Monday, August 2, 2010

Dopey Defaults

Most software these days is configurable, and so comes with default settings. Occasionally even the best crafted software has one or more defaults that just leave me shaking my head.

I'm in the process of upgrading my laptop from Linux Mint Helena to Mint Isadora, having previously upgraded my office machine.  I held off on the laptop for a while, partly because I was using hit heavily and partly because I wanted to make sure the office PC didn't suddenly turn into a doorstop, but I decided that today was the day to upgrade the laptop. So I did (well, I'm technically I'm still doing it) ... and suddenly minimized windows started disappearing.  Normally they turn into buttons in the task bar (much like Windows, pardon my language), but post-upgrade they just vanished.  Googling around, I discovered I was not the first person to notice this, and one of the answers I found involved deleting all hidden files in my home partition (left over from Helena) and rebooting. I was a bit disinclined to try that, partly because I did the office and laptop upgrades the same way (overwrote the system partition but kept my home partition intact), and the office PC didn't seem to have the same problem. But I was on the verge of doing the dirty deed when I found a posted response that solved the problem easily.
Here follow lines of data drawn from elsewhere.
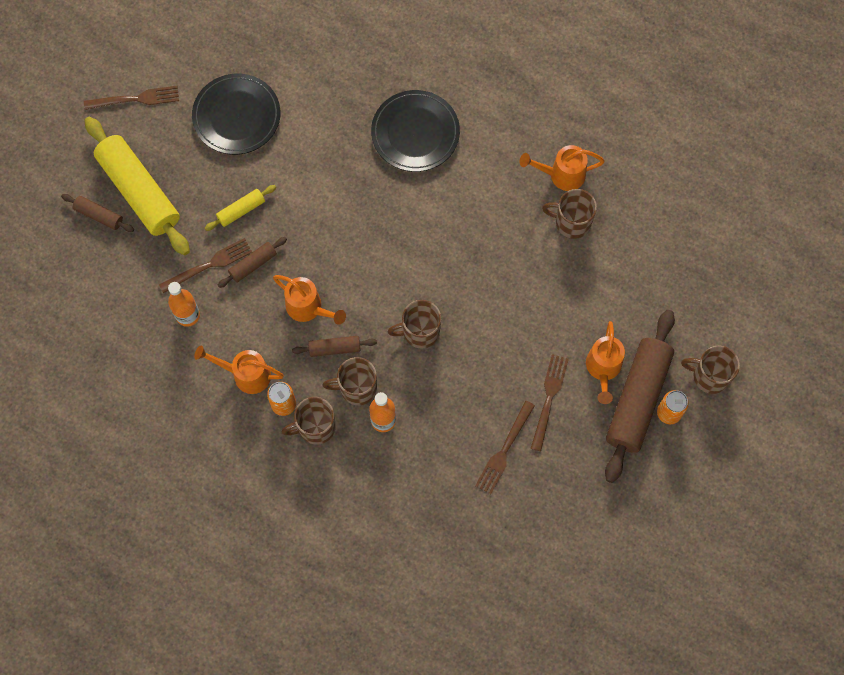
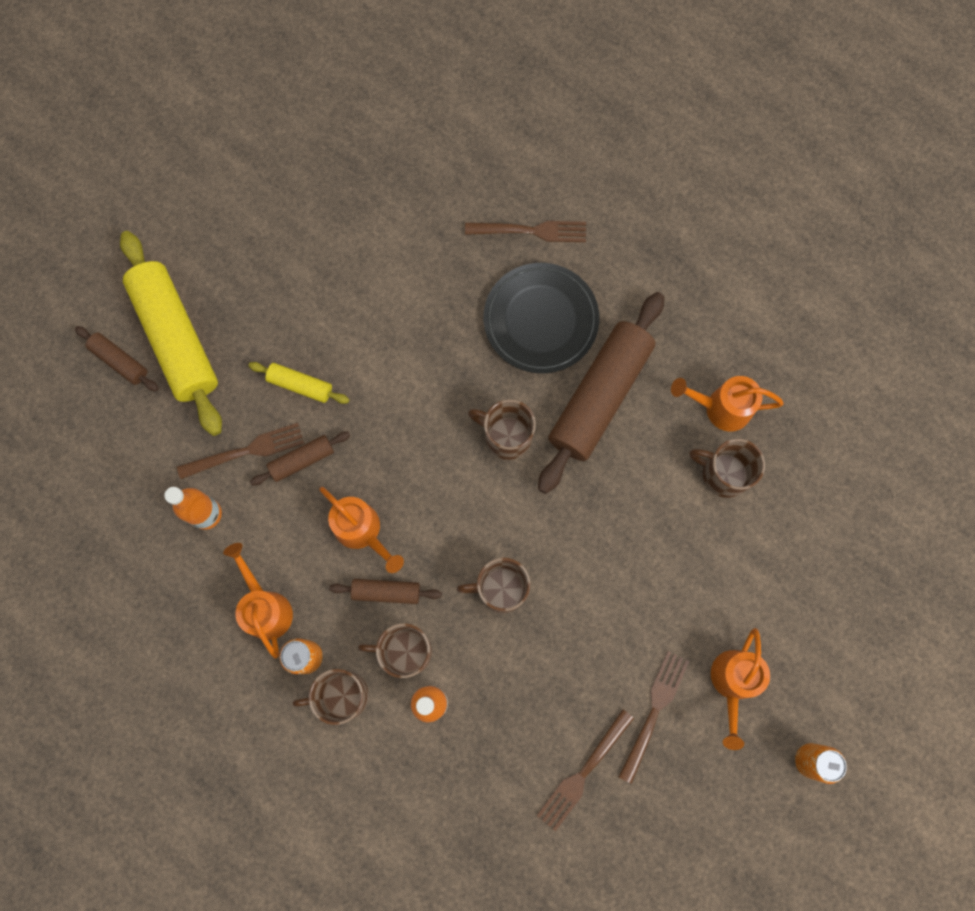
camera: 10 degrees right, 5 degrees up
brown fork [84,86,179,110] -> brown fork moved to [465,221,586,242]
black plate [192,74,280,155] -> none
orange watering can [194,345,284,394] -> orange watering can turned 45 degrees clockwise [223,543,293,659]
yellow rolling pin [205,185,276,231] -> yellow rolling pin turned 45 degrees clockwise [248,362,349,404]
brown rolling pin [605,310,675,483] -> brown rolling pin moved to [538,292,664,494]
brown mug [681,346,740,394] -> brown mug moved to [468,399,536,460]

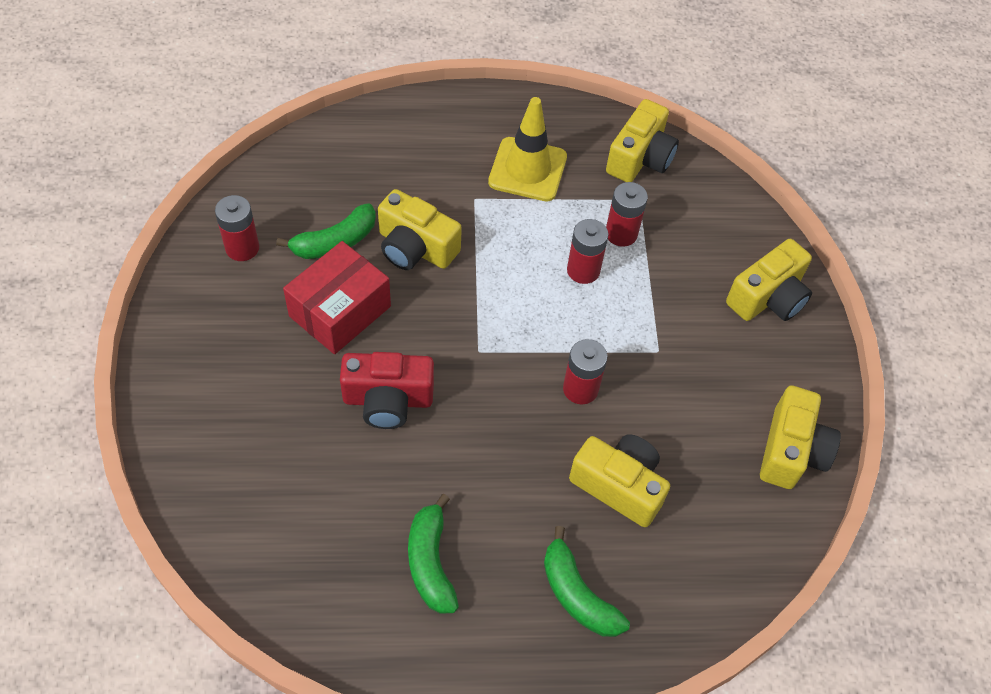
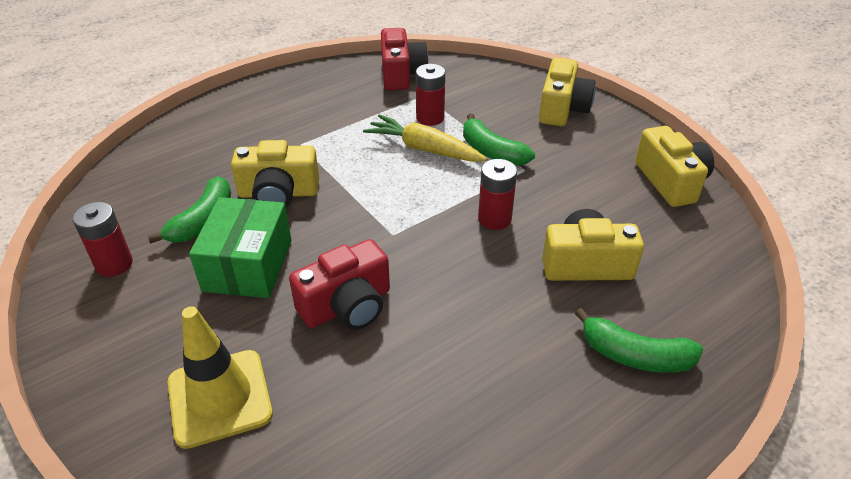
camera: 30 degrees left, 15 degrees down
red box [283,241,391,354] -> green box [189,197,292,298]
green banana [408,494,459,614] -> green banana moved to [463,113,535,166]
yellow traffic cone [488,97,567,202] -> yellow traffic cone moved to [168,306,273,449]
red battery [567,219,609,284] -> yellow carrot [363,115,487,162]
yellow camera [606,99,679,182] -> red camera [381,28,428,90]

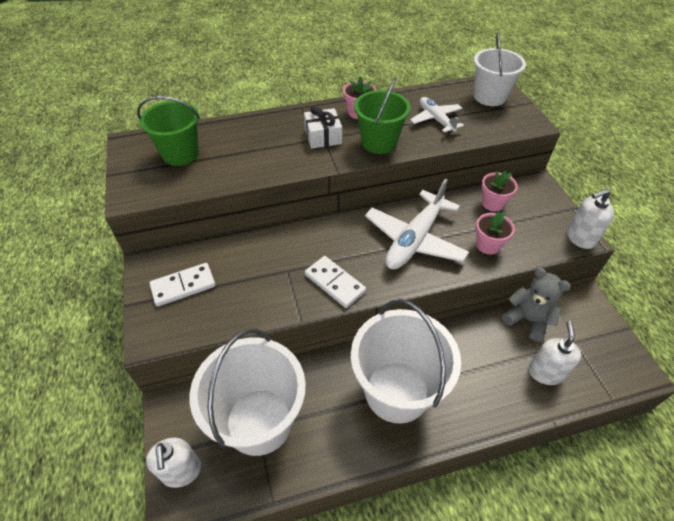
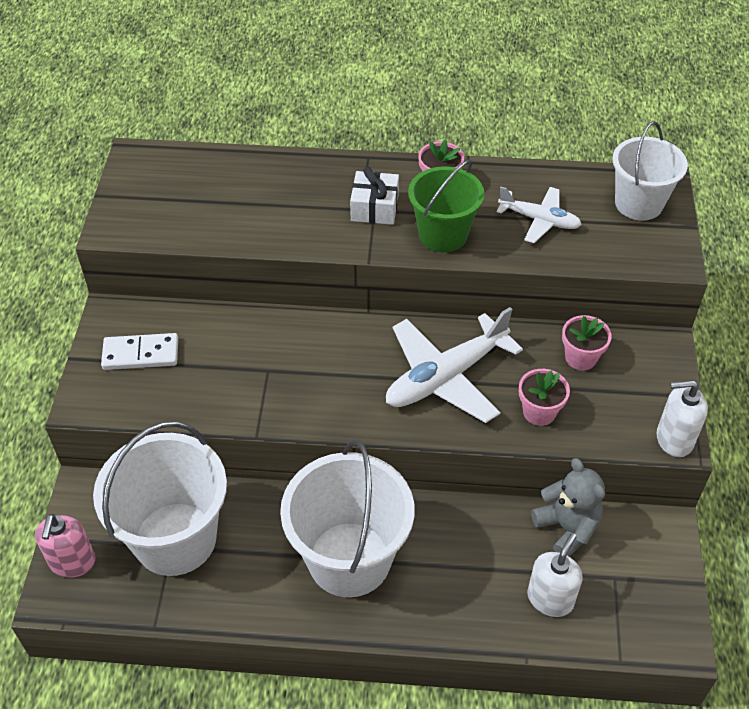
camera: 20 degrees right, 0 degrees up
green bucket [137,96,200,166] -> none
white soap dispenser [146,438,201,488] -> pink soap dispenser [35,514,95,578]
white domino [305,256,366,308] -> none
white plane [410,97,464,133] -> white plane turned 120 degrees clockwise [496,187,582,243]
The Mint (and Ubuntu) task bar (more properly known as the panel, or Gnome panel, assuming that you are using the Gnome desktop) is configurable. You can right click in an open area in it, click Add to Panel ..., and select various applets to display there.  Two of them are Window List and Window Selector. The former is what displays a button for each window. (The latter displays a button that, when clicked, gives a list of windows, from which you can select the one you want to restore.) The dopey thing (to me) is that neither of these is enabled by default.

Now Mint (and Ubuntu) also have a window selection method similar to "Cool Switch" (alt-tab) in Windows, and in fact the default key combo is alt-tab. So if (a) you realize Mint has this and (b) you know the key combination, you can cycle through those invisible (but still open) windows. In fact, if you go to the CompizConfig Settings Manager in the Control Center, you can find some even slicker ways to cycle through windows. (I'm playing with the ring arrangement right now.) Who knows, if I get sufficiently accustomed to tabbing through windows, maybe I'll drop the Window List from the panel -- although I doubt it, as I like to have a visual reminder of which programs are running. But I just can't get past the idea of a default configuration that makes running programs disappear from sight.